Die Zaubertafel

Le Monde diplomatique –

Schon im alten Rom war es üblich, alle akuten Schwierigkeiten an einer einzigen Ursache festzumachen. Cato beendete jede seiner Reden zu jedwedem Thema mit der Mahnung, Karthago müsse zerstört werden. 1984 engagierte das öffentlich-rechtliche Fernsehen den Schauspieler Yves Montand als Moderator für die Sendung „Vive la crise!“. Sie sollte den Französinnen und Franzosen weismachen, dass an sämtlichen Malaisen des Alltags nur der Wohlfahrtsstaat schuld sei. Als Allheilmittel wurde ein sozialer Kahlschlag empfohlen.

Zur nächsten politischen Allzweckwaffe wurde die Angst vor dem Terrorismus – eine Art Zaubertafel, von der alle anderen Probleme gelöscht sind. Unmittelbar nach den Anschlägen vom 11. September 2001 brachte die Beraterin des britischen Transportministers Stephen Byers folgenden Ratschlag in Umlauf: Dies sei „ein sehr guter Tag“, um Neuigkeiten zu verkünden, die möglichst kein Medienecho haben sollen. Man setzte also darauf, dass das Schreckensthema Terrorismus alle anderen schlechten Nachrichten überschatten würde.

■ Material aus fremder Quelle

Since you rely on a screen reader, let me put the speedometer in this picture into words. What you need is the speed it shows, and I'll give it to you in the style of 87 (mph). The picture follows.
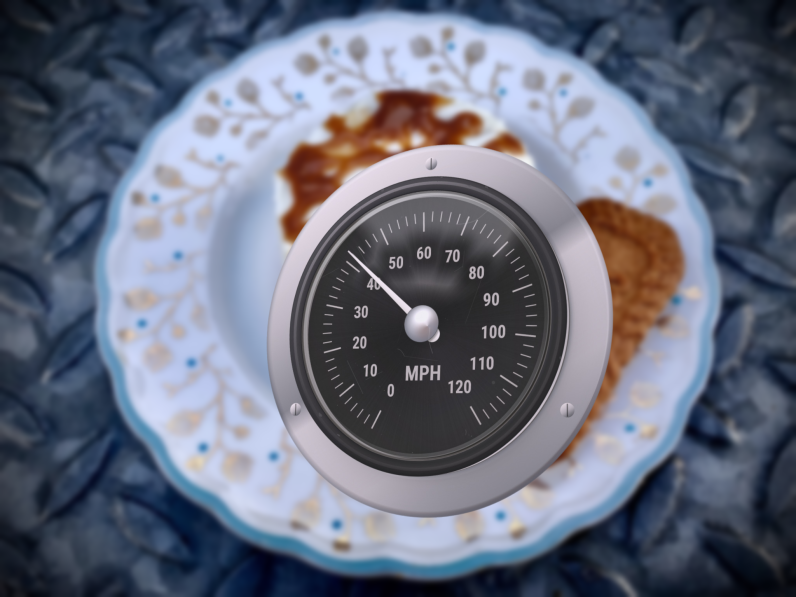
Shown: 42 (mph)
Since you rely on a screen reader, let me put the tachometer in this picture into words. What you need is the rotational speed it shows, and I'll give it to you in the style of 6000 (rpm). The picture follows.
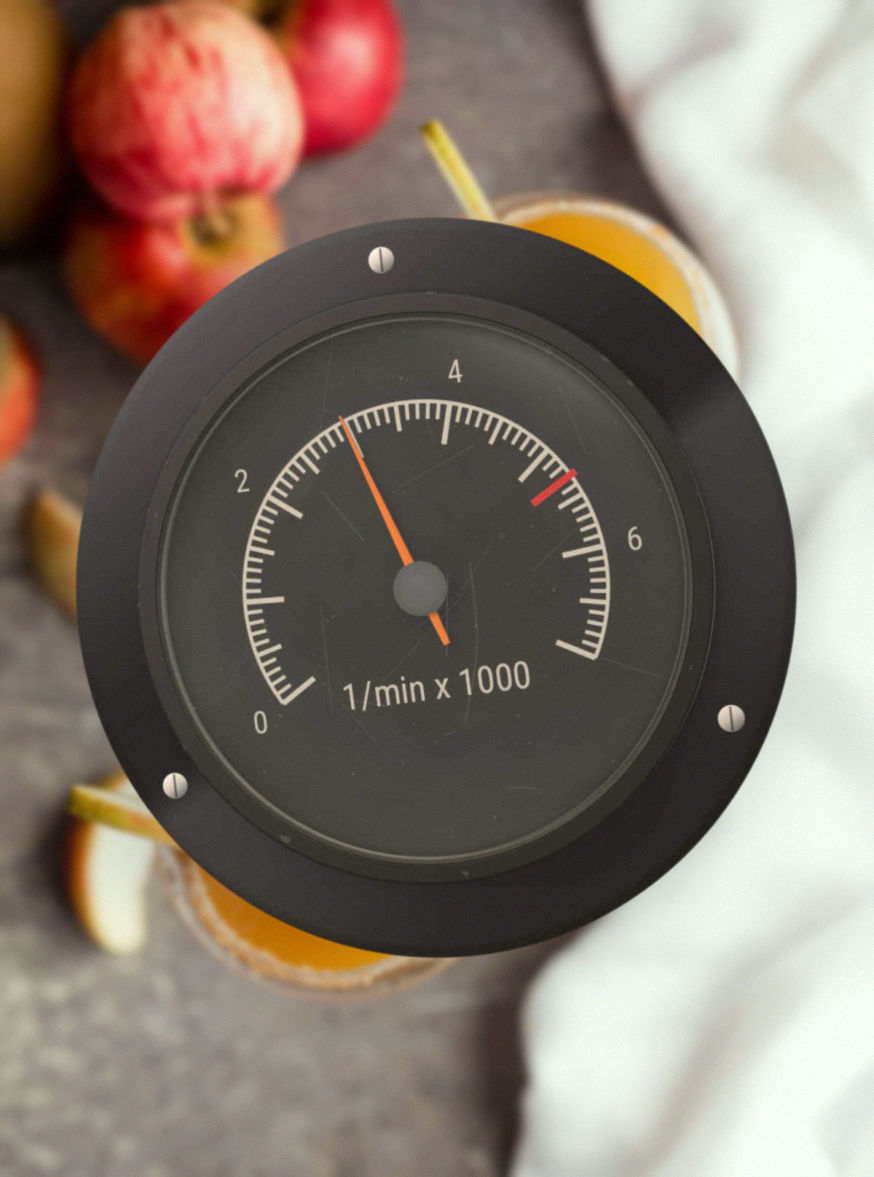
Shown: 3000 (rpm)
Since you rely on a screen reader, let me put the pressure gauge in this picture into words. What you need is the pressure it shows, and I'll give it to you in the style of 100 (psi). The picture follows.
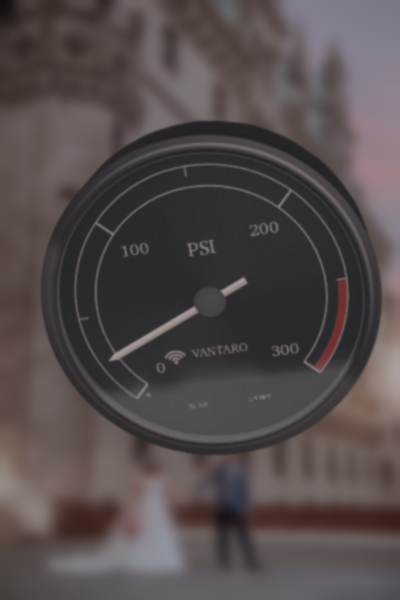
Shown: 25 (psi)
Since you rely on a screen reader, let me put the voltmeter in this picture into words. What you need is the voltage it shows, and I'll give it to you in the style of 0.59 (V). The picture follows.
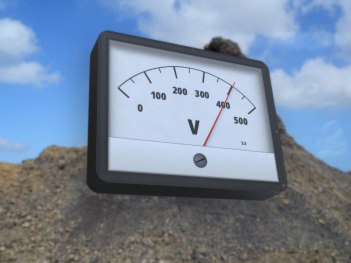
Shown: 400 (V)
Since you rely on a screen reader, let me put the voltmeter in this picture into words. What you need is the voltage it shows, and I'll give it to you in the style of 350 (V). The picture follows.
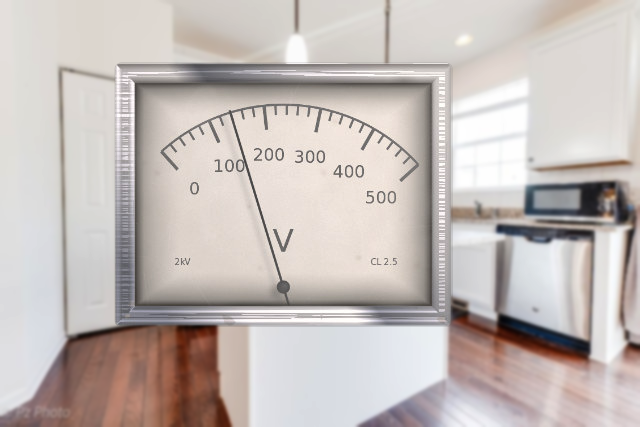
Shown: 140 (V)
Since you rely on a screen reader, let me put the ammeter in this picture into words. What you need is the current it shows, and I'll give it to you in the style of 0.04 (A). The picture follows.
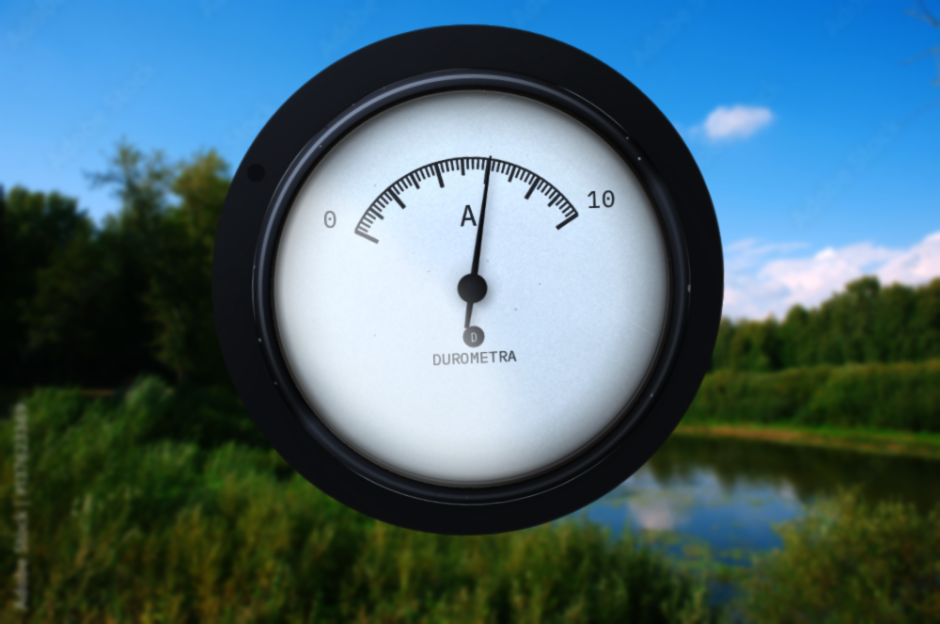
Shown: 6 (A)
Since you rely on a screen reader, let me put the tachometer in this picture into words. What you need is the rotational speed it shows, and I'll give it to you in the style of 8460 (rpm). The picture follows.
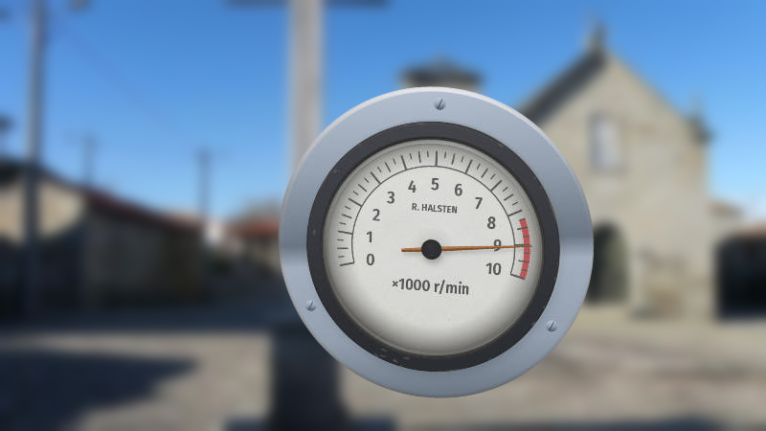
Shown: 9000 (rpm)
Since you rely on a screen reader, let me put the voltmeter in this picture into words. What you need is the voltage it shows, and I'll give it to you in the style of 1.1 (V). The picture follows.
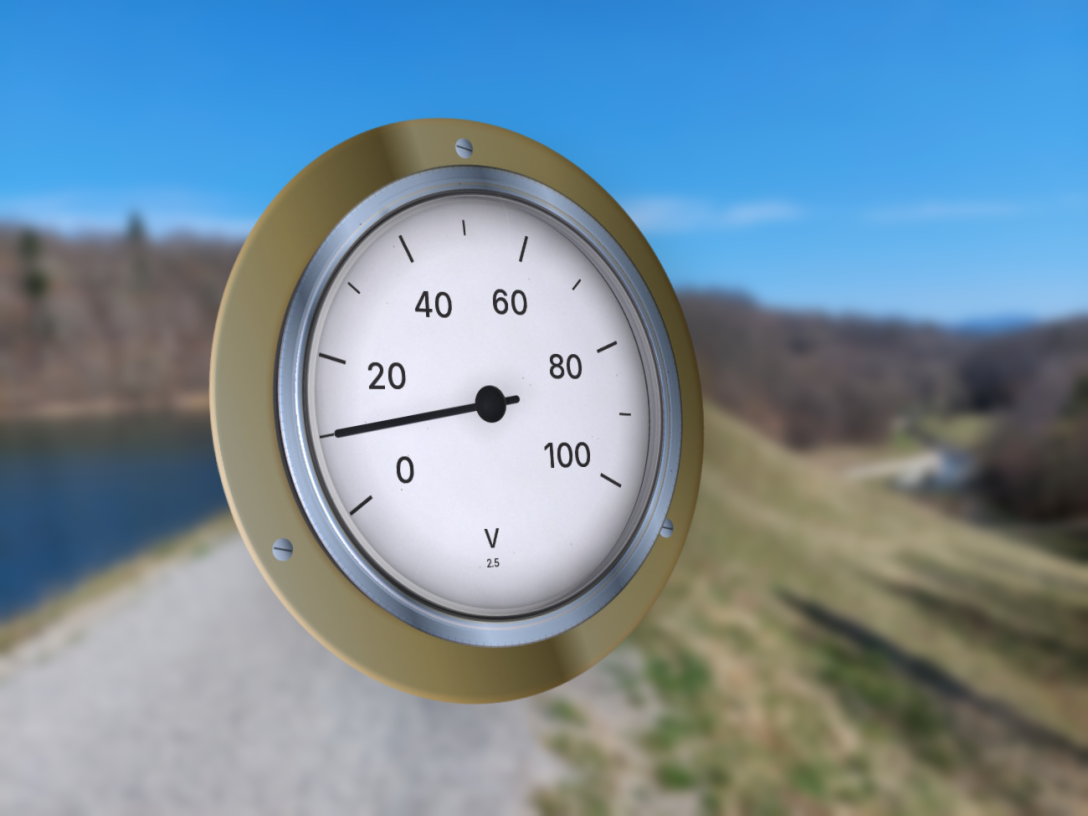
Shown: 10 (V)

Wie damals so auch heute: In Russland sind natürlich alle aktuellen Probleme die Folge westlicher Ranküne, während im Westen stets „Moskau an allem schuld“ ist, selbst am sinkenden Lebensstandard: Präsident Joe Biden führt die neuerdings stark anziehende Inflation unentwegt auf die „Putin-Steuer“ für Lebensmittel und Energie zurück.

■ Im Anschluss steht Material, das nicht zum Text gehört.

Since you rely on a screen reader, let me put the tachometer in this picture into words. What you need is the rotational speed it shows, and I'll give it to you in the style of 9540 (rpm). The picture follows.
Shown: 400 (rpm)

Auch Emmanuel Macron behauptet, die aktuellen Nöte seiner ärmsten Landsleute seien die Folge eines „Wirtschaftskriegs“. Wenn das so wäre, hätten die Französinnen und Franzosen schon seit 40 Jahren keinen Frieden mehr erlebt, denn die Koppelung der Löhne an den Preisindex wurde 1982 von François Mitterrand und seinem Wirtschafts- und Finanzminister Jacques Delors eingeführt. Der Staat machte der Privatwirtschaft damals das größte Geschenk aller Zeiten, die arbeitende Bevölkerung dagegen, deren Kaufkraft auf Dauer geschwächt wurde, ging leer aus.

Zu der Zeit gehörten die Ukraine und Russland allerdings noch zu ein und demselben Land, und Wladimir Putin war noch nicht über seine Geburtsstadt Leningrad hinausgekommen. Die „Kriegswirtschaft“ wird die Verarmung der Ärmsten verlängern und beschleunigen, obwohl die Gewinne der 40 führenden französischen Aktiengesellschaften (CAC40) 2021 mit 160 Milliarden Euro ihren bisherigen historischen Rekord von 2006 pulverisiert haben. Mit anderen Worten: Alles hat sich gewandelt – nur nicht der weltweit herrschende Vorrang der Dividenden vor den Löhnen. Und die Entschlossenheit der Regierenden, dass das so bleibt. Oligarchen aller Länder …

Die Zaubertafel funktioniert auch für ökologische Themen: Wiederaufnahme der Kohleförderung, Förderung des Straßen- auf Kosten des Schienengüterverkehrs, Fracking, digitale Umweltverschmutzung, exzessive Werbung für teure Juwelierwaren in Zeitschriften und an Plakatwänden. In all diesen Bereichen geht das alte Leben offenbar weiter – und auch das „wegen Putin“?

Unterdessen spendiert der Staat den Ärmsten der Armen im Hitzesommer Ventilatoren und Wasserflaschen, und allen, die nicht mit dem Fahrrad zum Einkaufen fahren, einen geringfügigen Benzinrabatt. Die „Notfallmaßnahmen“ nehmen kein Ende, die notwendigen Maßnahmen aber müssen warten.